Hint: In this question we have to find two irrational numbers between 2 and 2.5. Irrational numbers are those which cannot be expressed in the form of $\dfrac{a}{b}$ where $b \ne 0$. Use this definition to start with the question of finding irrational numbers between the given numbers.

Complete step-by-step answer:
Given numbers are 2 and 2.5.
Now we have to find out two irrational numbers between them,
As we know irrational numbers cannot be written in the form of $\dfrac{a}{b}$, where $b \ne 0$.
And we also know any number which is not a complete square and the square root of that number is an irrational number.

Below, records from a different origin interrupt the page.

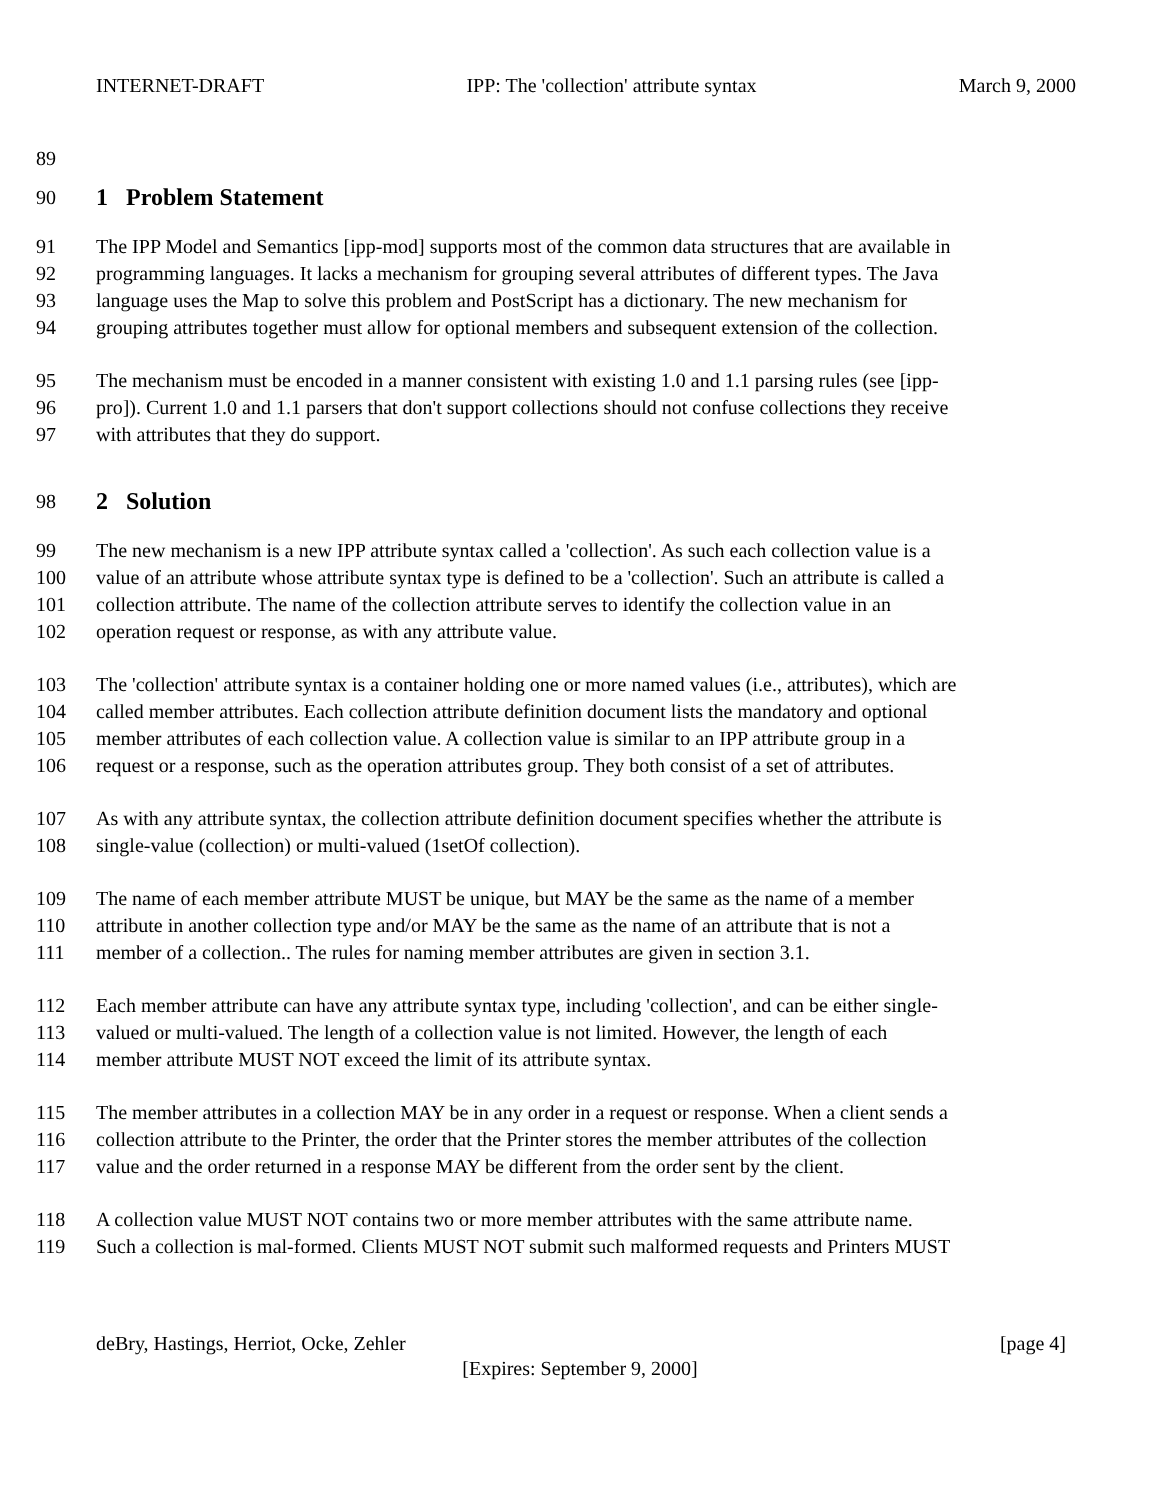INTERNET-DRAFT IPP: The 'collection' attribute syntax March 9, 2000
89
90 1 Problem Statement
91 The IPP Model and Semantics [ipp-mod] supports most of the common data structures that are available in
92 programming languages. It lacks a mechanism for grouping several attributes of different types. The Java
93 language uses the Map to solve this problem and PostScript has a dictionary. The new mechanism for
94 grouping attributes together must allow for optional members and subsequent extension of the collection.
95 The mechanism must be encoded in a manner consistent with existing 1.0 and 1.1 parsing rules (see [ipp-
96 pro]). Current 1.0 and 1.1 parsers that don't support collections should not confuse collections they receive
97 with attributes that they do support.
98 2 Solution
99 The new mechanism is a new IPP attribute syntax called a 'collection'. As such each collection value is a
100 value of an attribute whose attribute syntax type is defined to be a 'collection'. Such an attribute is called a
101 collection attribute. The name of the collection attribute serves to identify the collection value in an
102 operation request or response, as with any attribute value.
103 The 'collection' attribute syntax is a container holding one or more named values (i.e., attributes), which are
104 called member attributes. Each collection attribute definition document lists the mandatory and optional
105 member attributes of each collection value. A collection value is similar to an IPP attribute group in a
106 request or a response, such as the operation attributes group. They both consist of a set of attributes.
107 As with any attribute syntax, the collection attribute definition document specifies whether the attribute is
108 single-value (collection) or multi-valued (1setOf collection).
109 The name of each member attribute MUST be unique, but MAY be the same as the name of a member
110 attribute in another collection type and/or MAY be the same as the name of an attribute that is not a
111 member of a collection.. The rules for naming member attributes are given in section 3.1.
112 Each member attribute can have any attribute syntax type, including 'collection', and can be either single-
113 valued or multi-valued. The length of a collection value is not limited. However, the length of each
114 member attribute MUST NOT exceed the limit of its attribute syntax.
115 The member attributes in a collection MAY be in any order in a request or response. When a client sends a
116 collection attribute to the Printer, the order that the Printer stores the member attributes of the collection
117 value and the order returned in a response MAY be different from the order sent by the client.
118 A collection value MUST NOT contains two or more member attributes with the same attribute name.
119 Such a collection is mal-formed. Clients MUST NOT submit such malformed requests and Printers MUST
deBry, Hastings, Herriot, Ocke, Zehler [page 4]
[Expires: September 9, 2000]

So, First Square the given number we have,
$ \Rightarrow {2^2}$ and ${\left( {2.5} \right)^2}$
$ \Rightarrow 4$ and $6.25$
Now take square root we have,
$ \Rightarrow \sqrt 4 $ and $\sqrt {6.25} $
Doing this we get the original number and 4 and 6.25 is a rational number from the above property.
Now the number greater than $\sqrt 4 $ and less than $\sqrt {6.25} $ is the required irrational numbers.

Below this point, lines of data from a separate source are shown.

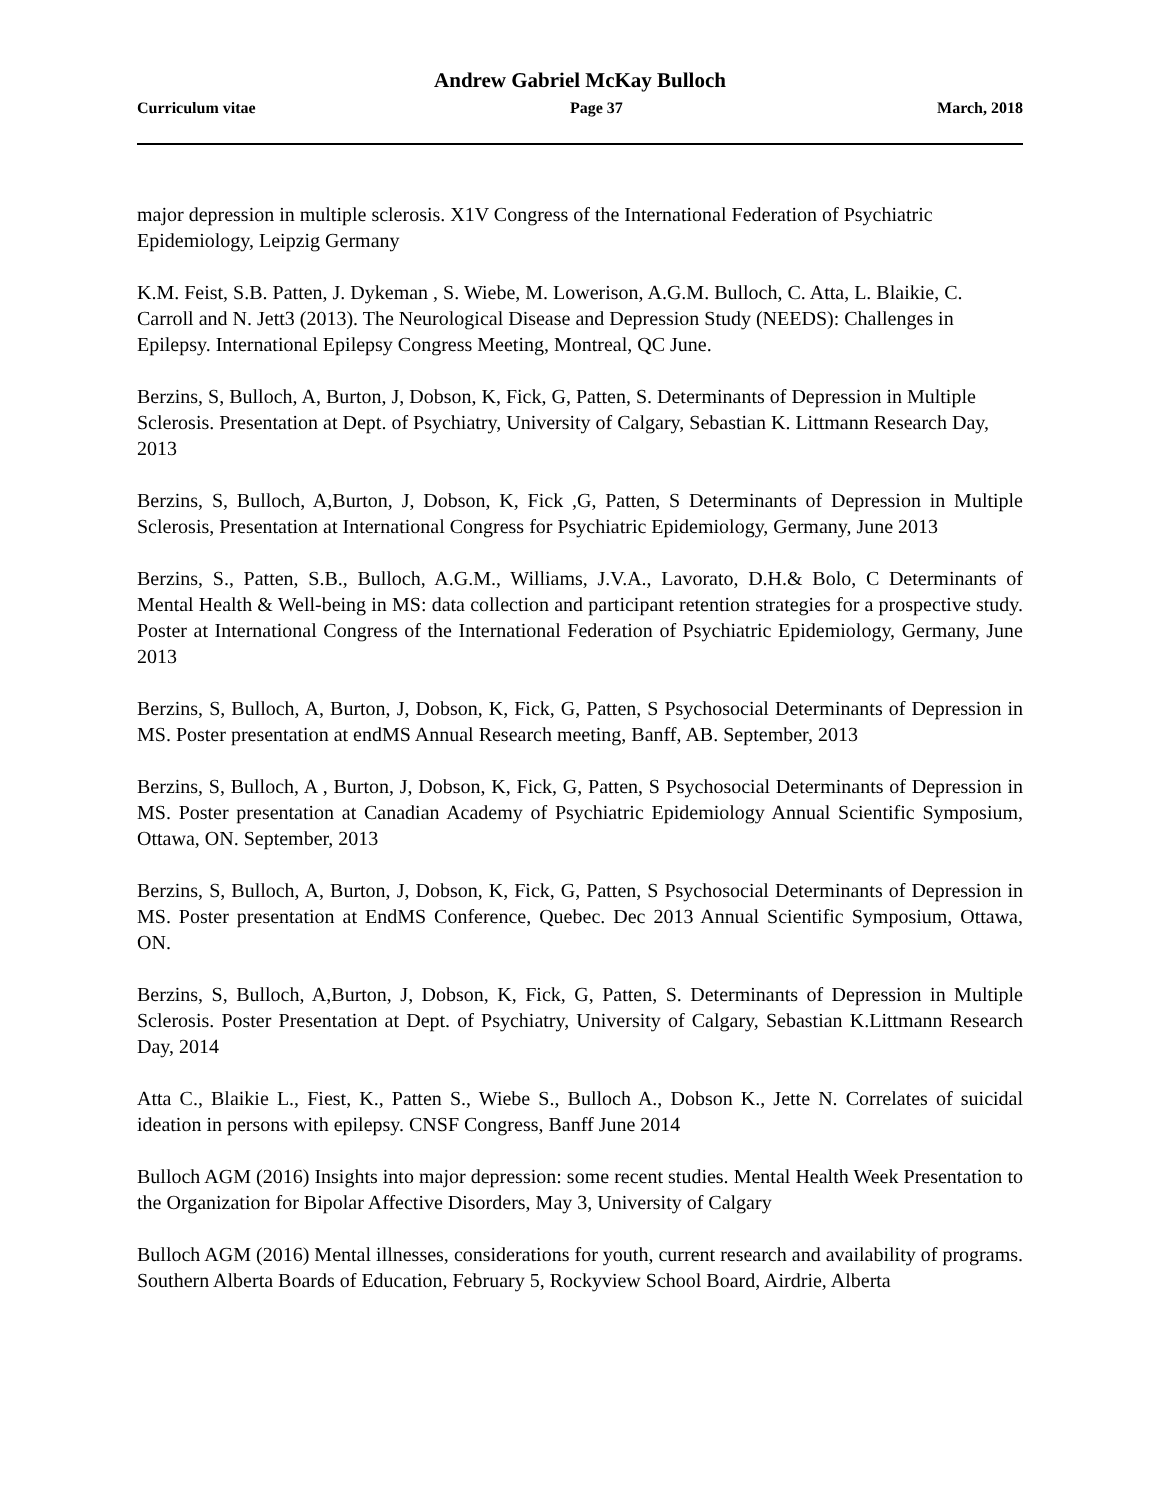Andrew Gabriel McKay Bulloch
Curriculum vitae Page 37 March, 2018
major depression in multiple sclerosis. X1V Congress of the International Federation of Psychiatric Epidemiology, Leipzig Germany
K.M. Feist, S.B. Patten, J. Dykeman , S. Wiebe, M. Lowerison, A.G.M. Bulloch, C. Atta, L. Blaikie, C. Carroll and N. Jett3 (2013). The Neurological Disease and Depression Study (NEEDS): Challenges in Epilepsy. International Epilepsy Congress Meeting, Montreal, QC June.
Berzins, S, Bulloch, A, Burton, J, Dobson, K, Fick, G, Patten, S. Determinants of Depression in Multiple Sclerosis. Presentation at Dept. of Psychiatry, University of Calgary, Sebastian K. Littmann Research Day, 2013
Berzins, S, Bulloch, A,Burton, J, Dobson, K, Fick ,G, Patten, S Determinants of Depression in Multiple Sclerosis, Presentation at International Congress for Psychiatric Epidemiology, Germany, June 2013
Berzins, S., Patten, S.B., Bulloch, A.G.M., Williams, J.V.A., Lavorato, D.H.& Bolo, C Determinants of Mental Health & Well-being in MS: data collection and participant retention strategies for a prospective study. Poster at International Congress of the International Federation of Psychiatric Epidemiology, Germany, June 2013
Berzins, S, Bulloch, A, Burton, J, Dobson, K, Fick, G, Patten, S Psychosocial Determinants of Depression in MS. Poster presentation at endMS Annual Research meeting, Banff, AB. September, 2013
Berzins, S, Bulloch, A , Burton, J, Dobson, K, Fick, G, Patten, S Psychosocial Determinants of Depression in MS. Poster presentation at Canadian Academy of Psychiatric Epidemiology Annual Scientific Symposium, Ottawa, ON. September, 2013
Berzins, S, Bulloch, A, Burton, J, Dobson, K, Fick, G, Patten, S Psychosocial Determinants of Depression in MS. Poster presentation at EndMS Conference, Quebec. Dec 2013 Annual Scientific Symposium, Ottawa, ON.
Berzins, S, Bulloch, A,Burton, J, Dobson, K, Fick, G, Patten, S. Determinants of Depression in Multiple Sclerosis. Poster Presentation at Dept. of Psychiatry, University of Calgary, Sebastian K.Littmann Research Day, 2014
Atta C., Blaikie L., Fiest, K., Patten S., Wiebe S., Bulloch A., Dobson K., Jette N. Correlates of suicidal ideation in persons with epilepsy. CNSF Congress, Banff June 2014
Bulloch AGM (2016) Insights into major depression: some recent studies. Mental Health Week Presentation to the Organization for Bipolar Affective Disorders, May 3, University of Calgary
Bulloch AGM (2016) Mental illnesses, considerations for youth, current research and availability of programs. Southern Alberta Boards of Education, February 5, Rockyview School Board, Airdrie, Alberta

Now as we know the value of $\sqrt 5 $ and $\sqrt 7 $ are less than 3. So in option (A) and (C) 2 is multiplied by value less than 3. Then we get values less than $ \sqrt 6.25$.

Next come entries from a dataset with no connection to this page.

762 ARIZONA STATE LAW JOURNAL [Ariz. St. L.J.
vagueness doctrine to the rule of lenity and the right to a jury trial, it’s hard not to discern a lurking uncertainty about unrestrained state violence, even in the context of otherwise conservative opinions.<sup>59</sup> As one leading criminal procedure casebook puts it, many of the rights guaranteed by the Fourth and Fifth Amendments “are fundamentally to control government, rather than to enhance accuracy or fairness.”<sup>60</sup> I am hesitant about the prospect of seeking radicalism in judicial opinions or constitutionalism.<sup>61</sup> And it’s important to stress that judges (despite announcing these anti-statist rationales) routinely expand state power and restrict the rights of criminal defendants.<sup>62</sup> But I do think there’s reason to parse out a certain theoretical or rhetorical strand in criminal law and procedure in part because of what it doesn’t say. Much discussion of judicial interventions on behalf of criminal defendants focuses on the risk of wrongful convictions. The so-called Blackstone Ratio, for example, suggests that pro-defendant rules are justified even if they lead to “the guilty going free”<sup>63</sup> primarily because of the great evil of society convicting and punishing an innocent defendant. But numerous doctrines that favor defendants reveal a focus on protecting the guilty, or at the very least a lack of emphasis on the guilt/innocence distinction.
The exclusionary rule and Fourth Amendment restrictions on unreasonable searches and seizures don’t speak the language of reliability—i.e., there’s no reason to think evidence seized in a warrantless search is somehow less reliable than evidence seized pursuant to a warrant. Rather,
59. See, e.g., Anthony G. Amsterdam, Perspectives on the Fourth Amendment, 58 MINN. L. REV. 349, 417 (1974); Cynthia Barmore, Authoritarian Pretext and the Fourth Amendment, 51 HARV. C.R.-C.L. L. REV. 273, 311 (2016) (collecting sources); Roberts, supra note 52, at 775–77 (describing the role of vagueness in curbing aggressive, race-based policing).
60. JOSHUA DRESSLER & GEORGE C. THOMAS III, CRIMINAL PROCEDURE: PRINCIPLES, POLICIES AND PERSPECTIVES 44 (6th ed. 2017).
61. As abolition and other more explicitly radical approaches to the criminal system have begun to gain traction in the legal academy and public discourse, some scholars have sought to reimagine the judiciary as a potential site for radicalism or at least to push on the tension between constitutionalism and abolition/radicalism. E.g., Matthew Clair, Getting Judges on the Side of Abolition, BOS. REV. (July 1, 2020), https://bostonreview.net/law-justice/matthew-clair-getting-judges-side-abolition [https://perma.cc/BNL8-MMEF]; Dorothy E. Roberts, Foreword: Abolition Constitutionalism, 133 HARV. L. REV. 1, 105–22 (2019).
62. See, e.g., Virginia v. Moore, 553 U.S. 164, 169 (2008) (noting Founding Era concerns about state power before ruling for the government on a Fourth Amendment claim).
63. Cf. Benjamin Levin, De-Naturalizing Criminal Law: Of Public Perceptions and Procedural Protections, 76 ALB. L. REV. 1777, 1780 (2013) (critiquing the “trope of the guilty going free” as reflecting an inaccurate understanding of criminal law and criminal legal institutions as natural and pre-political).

So from the given options we can see clearly that options (A) and (C) are the required irrational numbers between 2 and 2.5.
Hence option (A) and (C) are correct.

Note: Whenever we face such types of problems it is always advisable to check the options that satisfy the required condition asked in the question using the basic definition of rational and irrational number. This approach helps to save a lot of time.